Impact of the 1962 New York Agreement on Indigenous West Papuans’ Political, Cultural and Territorial Rights: A historical and legal analysis of West Papuans’ rights to self-determination
Permanent link to Research Commons versionhttps://hdl.handle.net/10289/16038
West Papua was incorporated into Indonesia under the 1962 New York Agreement, which was signed between the Netherlands and Indonesia without involving indigenous West Papuans. The Agreement attempted to legitimise Indonesia’s claim of sovereignty over West Papua. It is the narrative around this Agreement that effectively dictates indigenous West Papuans' lives, including their subjugation to historical and ongoing human rights violations. This thesis closely examines the legal grounds of Indonesia’s claim, with a particular focus on whether the New York Agreement was legitimately and authentically implemented through the processes of the 1969 Act of Free Choice. Using primary and secondary sources, this thesis examines the legality of Indonesia’s occupation in West Papua. It begins with the circumvention of international laws that prevented indigenous West Papuans from gaining the benefit of international decolonisation regimes during international decolonisation periods, which ultimately led to the re-colonisation of West Papua. A careful historical examination confirms that the indigenous people of West Papua have lost their legitimate standing in international law. The thesis contends the intentions behind the creation of the New York Agreement were not genuine, but that the Agreement was a purposely imposed colonising law to recolonise the territory.

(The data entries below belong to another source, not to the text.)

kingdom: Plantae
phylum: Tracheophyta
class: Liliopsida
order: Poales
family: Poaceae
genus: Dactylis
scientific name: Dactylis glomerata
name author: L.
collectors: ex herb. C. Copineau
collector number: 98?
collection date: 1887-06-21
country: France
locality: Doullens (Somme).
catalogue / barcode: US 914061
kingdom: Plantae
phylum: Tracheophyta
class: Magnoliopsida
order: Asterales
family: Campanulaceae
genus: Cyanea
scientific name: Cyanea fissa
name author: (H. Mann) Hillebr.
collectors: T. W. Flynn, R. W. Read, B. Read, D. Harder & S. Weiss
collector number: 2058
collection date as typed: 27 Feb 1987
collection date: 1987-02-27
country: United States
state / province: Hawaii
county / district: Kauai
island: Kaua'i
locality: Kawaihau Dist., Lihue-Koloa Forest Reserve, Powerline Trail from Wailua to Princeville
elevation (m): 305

By employing key legal arguments, this thesis contends that Indonesia's sovereignty claim over West Papua is legally invalid, historically unjustified and morally unacceptable. On reviewing both historical and ongoing violations of the human rights in the region, this thesis further argues that an internationally mandated process of self-determination should be considered as a legal remedy. The claims of indigenous West Papuans are historically supported, legally grounded and empirically demonstrated. This thesis establishes legal frameworks within the international law and institutions that can be utilised as practical pathways to West Papuan self-determination, with a particular focus on options within the United Nations systems.